Shared responsibilities
Organisations that use the cloud need to understand they share responsibility for data protection, privacy and security with their suppliers.
This is not set out in a single piece of legislation; rather it is a fundamental tenet of GDPR, NIS and other data protection rules.
At its simplest, it means organisations are always responsible for their data, even when it is being stored or processed by a third party. These include cloud services such as AWS, productivity suites such as Office365, and even consumer-oriented file sharing services such as Dropbox.
Given the diversity of cloud services in use today, organisations need to ensure the infrastructure they are using matches the sensitivity and regulatory requirements of the workload or business process.
As HeleCloud’s Tunstall points out, CISOs cannot assume, for example, that a PCI DSS workflow is compliant, simply because it runs on top of (PCI DSS compliant) cloud infrastructure from AWS.
“When storing data in the cloud, a key area of regulatory compliance is understanding the shared responsibility model of your cloud service provider and the specific service you are using,” he warns.
Data residency, Brexit, and adequacy
Organisations also need to know where data will be at all time. In the days of on-premises storage hardware, this was simple: Data resided in the data room, datacentre, or co-lo service. Data moved only rarely, such as in a disaster recovery scenario.
The global nature of the cloud means that data can now be anywhere in the world and technologies such as object storage can even split a single file across multiple locations. The “hyper-scale” cloud providers all offer region-specific storage, and the ability to lock data to a geography.
That, though, is not guaranteed for smaller cloud services or third-party services that run on others’ public cloud infrastructure.
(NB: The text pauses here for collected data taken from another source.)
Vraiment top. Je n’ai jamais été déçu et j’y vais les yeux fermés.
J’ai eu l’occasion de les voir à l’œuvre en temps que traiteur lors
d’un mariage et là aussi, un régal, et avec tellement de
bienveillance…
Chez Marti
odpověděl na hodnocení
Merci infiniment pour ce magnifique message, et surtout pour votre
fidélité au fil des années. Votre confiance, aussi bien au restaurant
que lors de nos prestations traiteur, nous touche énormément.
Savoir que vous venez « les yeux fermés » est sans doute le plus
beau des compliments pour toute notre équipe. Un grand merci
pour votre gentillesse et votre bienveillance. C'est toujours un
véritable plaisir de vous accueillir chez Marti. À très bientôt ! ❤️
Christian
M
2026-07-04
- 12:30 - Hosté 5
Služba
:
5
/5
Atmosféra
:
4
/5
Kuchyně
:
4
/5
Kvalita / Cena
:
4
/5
Post-Brexit, the UK has an adequacy agreement which allows data to be stored in the EU, but GDPR restrictions apply to data coming from the European Economic Area to the UK.
Organisations moving data outside the EEA, the US and Australia need to demonstrate that data protection laws are sufficient to comply with the DPA, that they have the data subject’s consent, and that they are complying with local laws, such as China’s PIPL.
Where data resides is a complex area, and organisations should take professional advice at an early stage in any cloud project.